What you will do: Output everything from the start of the records down to the line containing "tone equalizer: on, module defaults" as a numbered list, both ends included and blank lines omitted.

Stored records

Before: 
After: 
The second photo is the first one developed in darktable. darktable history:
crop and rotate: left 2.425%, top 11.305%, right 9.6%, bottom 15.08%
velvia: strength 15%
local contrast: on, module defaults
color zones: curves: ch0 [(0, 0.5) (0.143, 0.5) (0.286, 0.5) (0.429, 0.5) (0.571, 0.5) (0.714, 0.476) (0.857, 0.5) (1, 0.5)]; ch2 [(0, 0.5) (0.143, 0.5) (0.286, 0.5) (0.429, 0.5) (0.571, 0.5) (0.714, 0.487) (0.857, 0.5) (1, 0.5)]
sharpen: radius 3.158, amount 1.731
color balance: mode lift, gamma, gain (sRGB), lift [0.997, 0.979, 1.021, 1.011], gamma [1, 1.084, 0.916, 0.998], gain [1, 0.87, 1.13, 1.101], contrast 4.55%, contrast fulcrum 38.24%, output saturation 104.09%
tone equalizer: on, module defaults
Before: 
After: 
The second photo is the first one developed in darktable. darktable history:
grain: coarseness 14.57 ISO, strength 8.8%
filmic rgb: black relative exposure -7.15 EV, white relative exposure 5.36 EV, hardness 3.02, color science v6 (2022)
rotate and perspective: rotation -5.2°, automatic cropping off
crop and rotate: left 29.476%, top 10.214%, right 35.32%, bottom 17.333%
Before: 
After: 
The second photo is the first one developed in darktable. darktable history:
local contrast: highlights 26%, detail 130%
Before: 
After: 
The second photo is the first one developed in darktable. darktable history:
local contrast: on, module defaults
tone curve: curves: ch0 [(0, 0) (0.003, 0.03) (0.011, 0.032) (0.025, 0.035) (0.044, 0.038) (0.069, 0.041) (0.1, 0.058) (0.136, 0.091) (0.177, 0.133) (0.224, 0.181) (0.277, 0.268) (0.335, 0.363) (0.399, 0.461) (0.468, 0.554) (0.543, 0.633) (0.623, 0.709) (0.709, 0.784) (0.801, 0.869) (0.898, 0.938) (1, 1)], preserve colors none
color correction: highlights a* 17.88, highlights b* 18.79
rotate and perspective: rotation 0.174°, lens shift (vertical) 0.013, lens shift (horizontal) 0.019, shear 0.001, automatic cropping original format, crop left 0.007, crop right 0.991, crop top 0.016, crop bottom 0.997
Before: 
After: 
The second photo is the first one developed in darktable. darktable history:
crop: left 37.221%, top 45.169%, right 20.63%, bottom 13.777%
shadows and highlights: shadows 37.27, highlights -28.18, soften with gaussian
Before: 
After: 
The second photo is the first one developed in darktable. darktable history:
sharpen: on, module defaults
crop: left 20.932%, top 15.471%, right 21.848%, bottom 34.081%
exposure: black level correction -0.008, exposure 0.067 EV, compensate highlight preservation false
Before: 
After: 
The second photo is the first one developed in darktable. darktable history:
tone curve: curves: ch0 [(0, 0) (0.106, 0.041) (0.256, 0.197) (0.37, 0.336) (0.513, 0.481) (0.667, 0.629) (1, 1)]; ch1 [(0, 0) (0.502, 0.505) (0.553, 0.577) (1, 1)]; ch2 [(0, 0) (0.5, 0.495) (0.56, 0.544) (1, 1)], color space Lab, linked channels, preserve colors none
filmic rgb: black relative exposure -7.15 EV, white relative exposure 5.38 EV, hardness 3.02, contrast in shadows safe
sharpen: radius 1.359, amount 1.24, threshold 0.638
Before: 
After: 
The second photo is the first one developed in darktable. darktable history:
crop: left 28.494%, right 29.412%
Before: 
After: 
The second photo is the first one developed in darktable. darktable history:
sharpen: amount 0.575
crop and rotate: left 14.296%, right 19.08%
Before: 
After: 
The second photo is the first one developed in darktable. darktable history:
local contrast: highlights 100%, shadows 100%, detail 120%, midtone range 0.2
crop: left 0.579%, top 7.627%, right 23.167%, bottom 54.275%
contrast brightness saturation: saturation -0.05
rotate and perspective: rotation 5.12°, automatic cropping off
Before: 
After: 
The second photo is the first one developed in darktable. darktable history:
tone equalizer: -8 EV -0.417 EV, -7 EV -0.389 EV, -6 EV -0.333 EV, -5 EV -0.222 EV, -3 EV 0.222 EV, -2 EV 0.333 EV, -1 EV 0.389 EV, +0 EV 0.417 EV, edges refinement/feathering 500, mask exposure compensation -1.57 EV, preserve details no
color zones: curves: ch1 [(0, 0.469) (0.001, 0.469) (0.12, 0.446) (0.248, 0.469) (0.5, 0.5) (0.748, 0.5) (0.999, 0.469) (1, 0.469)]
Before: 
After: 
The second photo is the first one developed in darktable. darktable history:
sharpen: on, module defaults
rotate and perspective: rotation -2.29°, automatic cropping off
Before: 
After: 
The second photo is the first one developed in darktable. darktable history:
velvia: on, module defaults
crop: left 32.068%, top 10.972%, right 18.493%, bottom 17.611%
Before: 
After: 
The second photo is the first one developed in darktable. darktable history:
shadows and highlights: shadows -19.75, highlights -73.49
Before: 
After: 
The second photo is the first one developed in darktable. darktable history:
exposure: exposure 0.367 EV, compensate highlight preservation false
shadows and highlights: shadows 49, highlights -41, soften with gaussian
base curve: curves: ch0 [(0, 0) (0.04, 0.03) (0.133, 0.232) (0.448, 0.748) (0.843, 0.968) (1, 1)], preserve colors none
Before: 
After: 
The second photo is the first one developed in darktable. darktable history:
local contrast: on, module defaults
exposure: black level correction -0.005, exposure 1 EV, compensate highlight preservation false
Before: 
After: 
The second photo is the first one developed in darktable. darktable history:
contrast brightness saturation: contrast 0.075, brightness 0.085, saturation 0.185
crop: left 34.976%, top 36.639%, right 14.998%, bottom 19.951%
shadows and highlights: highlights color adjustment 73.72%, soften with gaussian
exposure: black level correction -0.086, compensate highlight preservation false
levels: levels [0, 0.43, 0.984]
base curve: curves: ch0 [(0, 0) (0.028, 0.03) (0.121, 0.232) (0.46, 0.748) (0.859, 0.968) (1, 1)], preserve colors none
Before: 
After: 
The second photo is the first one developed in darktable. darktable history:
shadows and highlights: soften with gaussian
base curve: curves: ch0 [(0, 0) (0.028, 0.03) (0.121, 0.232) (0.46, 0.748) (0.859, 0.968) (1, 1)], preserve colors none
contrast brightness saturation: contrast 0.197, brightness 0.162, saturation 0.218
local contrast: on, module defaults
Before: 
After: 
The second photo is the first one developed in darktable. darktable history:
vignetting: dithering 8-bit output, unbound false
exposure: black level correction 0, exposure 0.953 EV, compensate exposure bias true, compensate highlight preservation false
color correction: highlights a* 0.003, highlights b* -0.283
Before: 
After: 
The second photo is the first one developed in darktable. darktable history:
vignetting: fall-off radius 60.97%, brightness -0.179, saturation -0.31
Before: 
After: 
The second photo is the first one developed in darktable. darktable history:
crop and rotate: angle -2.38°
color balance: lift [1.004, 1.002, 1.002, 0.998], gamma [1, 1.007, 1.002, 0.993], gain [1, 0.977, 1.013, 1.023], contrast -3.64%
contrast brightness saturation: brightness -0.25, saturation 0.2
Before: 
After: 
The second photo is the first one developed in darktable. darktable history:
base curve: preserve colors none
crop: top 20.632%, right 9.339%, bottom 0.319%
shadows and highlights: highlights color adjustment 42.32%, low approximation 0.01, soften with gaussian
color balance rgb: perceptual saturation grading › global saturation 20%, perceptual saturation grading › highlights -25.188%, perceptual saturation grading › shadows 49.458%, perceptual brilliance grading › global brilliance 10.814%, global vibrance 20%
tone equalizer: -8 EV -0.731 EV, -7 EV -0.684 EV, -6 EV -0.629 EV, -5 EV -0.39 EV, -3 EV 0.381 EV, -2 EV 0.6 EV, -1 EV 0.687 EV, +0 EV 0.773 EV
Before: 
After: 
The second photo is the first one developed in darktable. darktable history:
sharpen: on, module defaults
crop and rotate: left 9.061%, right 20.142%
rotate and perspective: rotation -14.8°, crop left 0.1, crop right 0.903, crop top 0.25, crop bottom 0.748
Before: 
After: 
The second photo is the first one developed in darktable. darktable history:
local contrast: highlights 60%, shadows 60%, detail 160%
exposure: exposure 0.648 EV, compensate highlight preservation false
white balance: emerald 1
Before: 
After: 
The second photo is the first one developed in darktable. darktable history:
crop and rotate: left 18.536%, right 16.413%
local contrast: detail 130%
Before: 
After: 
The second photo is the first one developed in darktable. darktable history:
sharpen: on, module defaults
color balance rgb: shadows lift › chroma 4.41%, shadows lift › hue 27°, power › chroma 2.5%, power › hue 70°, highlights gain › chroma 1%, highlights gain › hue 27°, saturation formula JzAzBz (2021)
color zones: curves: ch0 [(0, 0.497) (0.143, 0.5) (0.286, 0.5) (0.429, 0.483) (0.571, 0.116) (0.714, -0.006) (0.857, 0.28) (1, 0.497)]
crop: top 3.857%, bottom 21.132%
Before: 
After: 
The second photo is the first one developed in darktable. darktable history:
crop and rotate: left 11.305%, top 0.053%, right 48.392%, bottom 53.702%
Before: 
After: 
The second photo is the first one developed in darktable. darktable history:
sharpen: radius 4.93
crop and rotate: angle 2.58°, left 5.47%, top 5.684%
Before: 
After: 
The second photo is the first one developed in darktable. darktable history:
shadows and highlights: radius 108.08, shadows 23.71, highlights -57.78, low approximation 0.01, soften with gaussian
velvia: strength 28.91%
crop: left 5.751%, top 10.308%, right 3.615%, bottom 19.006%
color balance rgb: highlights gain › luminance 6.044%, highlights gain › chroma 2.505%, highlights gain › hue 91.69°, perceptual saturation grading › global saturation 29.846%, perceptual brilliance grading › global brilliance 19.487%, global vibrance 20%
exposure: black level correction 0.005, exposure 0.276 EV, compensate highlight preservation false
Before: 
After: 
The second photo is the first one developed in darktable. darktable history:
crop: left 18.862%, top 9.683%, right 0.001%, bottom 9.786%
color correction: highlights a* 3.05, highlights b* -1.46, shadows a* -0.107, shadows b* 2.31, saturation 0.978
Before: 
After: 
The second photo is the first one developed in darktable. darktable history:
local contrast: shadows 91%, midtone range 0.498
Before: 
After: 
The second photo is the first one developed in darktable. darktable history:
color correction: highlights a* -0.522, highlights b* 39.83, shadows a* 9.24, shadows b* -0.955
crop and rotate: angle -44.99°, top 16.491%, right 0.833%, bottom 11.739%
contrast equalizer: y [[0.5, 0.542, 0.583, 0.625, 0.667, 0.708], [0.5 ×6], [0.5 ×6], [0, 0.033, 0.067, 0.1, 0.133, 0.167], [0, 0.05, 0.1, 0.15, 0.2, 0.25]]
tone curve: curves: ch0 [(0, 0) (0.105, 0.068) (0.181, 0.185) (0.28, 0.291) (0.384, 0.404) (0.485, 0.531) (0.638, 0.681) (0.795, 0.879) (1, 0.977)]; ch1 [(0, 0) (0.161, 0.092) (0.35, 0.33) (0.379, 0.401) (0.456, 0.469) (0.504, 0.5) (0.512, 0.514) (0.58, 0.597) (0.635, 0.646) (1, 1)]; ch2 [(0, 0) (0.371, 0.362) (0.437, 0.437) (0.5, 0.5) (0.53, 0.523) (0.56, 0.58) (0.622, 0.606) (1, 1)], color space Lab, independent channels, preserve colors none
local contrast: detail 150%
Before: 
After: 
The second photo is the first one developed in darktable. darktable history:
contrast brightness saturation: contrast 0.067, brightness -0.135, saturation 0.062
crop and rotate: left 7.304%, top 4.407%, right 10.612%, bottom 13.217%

Task solution:
1. Before: 
2. After: 
3. The second photo is the first one developed in darktable. darktable history:
4. crop and rotate: left 2.425%, top 11.305%, right 9.6%, bottom 15.08%
5. velvia: strength 15%
6. local contrast: on, module defaults
7. color zones: curves: ch0 [(0, 0.5) (0.143, 0.5) (0.286, 0.5) (0.429, 0.5) (0.571, 0.5) (0.714, 0.476) (0.857, 0.5) (1, 0.5)]; ch2 [(0, 0.5) (0.143, 0.5) (0.286, 0.5) (0.429, 0.5) (0.571, 0.5) (0.714, 0.487) (0.857, 0.5) (1, 0.5)]
8. sharpen: radius 3.158, amount 1.731
9. color balance: mode lift, gamma, gain (sRGB), lift [0.997, 0.979, 1.021, 1.011], gamma [1, 1.084, 0.916, 0.998], gain [1, 0.87, 1.13, 1.101], contrast 4.55%, contrast fulcrum 38.24%, output saturation 104.09%
10. tone equalizer: on, module defaults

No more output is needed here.